Goal:
In the items below, update everything from the line containing "order: Carnivora" down to the line containing "family: Phalangiidae", changing "scientific name" to "binomial" and leaving all else untouched. Return only those lines.

Information given:

■ ■ ■ ■ ■ ■ ■

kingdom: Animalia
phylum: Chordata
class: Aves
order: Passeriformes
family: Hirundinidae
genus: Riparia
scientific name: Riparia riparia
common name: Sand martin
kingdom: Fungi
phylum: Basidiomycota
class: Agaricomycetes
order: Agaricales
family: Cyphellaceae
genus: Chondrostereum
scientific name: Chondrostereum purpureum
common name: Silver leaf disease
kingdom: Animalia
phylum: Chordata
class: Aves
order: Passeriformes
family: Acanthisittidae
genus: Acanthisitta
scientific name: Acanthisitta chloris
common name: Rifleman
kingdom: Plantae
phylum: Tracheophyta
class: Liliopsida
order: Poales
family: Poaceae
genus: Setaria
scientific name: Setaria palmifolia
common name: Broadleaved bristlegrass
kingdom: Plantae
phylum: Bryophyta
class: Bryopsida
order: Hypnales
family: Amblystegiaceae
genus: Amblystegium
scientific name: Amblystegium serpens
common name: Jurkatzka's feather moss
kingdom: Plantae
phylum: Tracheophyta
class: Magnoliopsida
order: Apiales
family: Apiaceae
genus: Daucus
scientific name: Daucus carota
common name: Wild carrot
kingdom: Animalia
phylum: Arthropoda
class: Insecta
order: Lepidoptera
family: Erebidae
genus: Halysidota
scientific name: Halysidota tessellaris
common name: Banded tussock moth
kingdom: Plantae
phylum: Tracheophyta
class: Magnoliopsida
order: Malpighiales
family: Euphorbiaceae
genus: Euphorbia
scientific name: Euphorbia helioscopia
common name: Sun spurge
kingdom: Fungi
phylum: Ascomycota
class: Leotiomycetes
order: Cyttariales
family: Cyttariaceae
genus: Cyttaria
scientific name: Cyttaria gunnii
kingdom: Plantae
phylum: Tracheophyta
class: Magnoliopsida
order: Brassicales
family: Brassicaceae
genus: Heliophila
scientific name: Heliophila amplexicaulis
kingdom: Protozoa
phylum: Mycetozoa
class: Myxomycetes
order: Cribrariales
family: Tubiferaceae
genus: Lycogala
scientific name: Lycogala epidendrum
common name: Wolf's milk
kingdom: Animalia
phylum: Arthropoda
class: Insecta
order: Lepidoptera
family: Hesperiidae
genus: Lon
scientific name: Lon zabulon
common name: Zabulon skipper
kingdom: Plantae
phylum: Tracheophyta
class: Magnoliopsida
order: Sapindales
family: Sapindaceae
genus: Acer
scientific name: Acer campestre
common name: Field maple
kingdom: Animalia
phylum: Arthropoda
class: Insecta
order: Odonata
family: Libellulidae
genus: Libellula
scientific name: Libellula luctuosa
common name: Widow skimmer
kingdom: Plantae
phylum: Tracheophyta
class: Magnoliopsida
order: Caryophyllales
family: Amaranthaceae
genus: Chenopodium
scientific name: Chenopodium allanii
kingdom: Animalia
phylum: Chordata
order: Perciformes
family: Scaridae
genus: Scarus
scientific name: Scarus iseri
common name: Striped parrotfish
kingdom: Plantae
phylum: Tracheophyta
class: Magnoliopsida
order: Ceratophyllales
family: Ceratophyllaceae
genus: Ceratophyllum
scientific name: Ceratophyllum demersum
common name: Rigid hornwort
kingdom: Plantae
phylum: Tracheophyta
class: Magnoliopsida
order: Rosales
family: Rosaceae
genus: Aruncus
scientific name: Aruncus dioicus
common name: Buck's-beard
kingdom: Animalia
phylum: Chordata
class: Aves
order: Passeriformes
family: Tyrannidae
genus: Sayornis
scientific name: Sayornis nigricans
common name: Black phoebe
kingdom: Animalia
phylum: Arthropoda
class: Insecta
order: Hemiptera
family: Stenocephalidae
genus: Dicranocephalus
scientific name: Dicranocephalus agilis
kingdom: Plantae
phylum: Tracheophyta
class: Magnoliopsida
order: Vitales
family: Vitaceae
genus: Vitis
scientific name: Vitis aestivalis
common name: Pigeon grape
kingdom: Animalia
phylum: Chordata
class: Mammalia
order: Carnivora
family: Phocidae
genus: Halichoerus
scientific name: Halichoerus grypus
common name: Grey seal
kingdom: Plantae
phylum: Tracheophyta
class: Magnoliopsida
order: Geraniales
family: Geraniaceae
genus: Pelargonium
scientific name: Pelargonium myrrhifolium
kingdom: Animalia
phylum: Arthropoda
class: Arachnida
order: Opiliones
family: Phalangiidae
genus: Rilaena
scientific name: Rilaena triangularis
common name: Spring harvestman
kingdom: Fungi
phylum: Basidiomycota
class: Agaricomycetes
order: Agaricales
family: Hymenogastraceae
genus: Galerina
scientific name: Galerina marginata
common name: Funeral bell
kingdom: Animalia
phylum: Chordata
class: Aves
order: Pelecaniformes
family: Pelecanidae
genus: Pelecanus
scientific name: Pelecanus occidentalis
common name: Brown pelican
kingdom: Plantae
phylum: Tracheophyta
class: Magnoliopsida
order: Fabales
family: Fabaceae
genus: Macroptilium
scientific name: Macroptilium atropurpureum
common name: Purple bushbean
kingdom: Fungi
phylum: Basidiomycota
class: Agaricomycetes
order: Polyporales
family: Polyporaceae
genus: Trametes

■ ■ ■ ■ ■ ■ ■

Result of this task:
order: Carnivora
family: Phocidae
genus: Halichoerus
binomial: Halichoerus grypus
common name: Grey seal
kingdom: Plantae
phylum: Tracheophyta
class: Magnoliopsida
order: Geraniales
family: Geraniaceae
genus: Pelargonium
binomial: Pelargonium myrrhifolium
kingdom: Animalia
phylum: Arthropoda
class: Arachnida
order: Opiliones
family: Phalangiidae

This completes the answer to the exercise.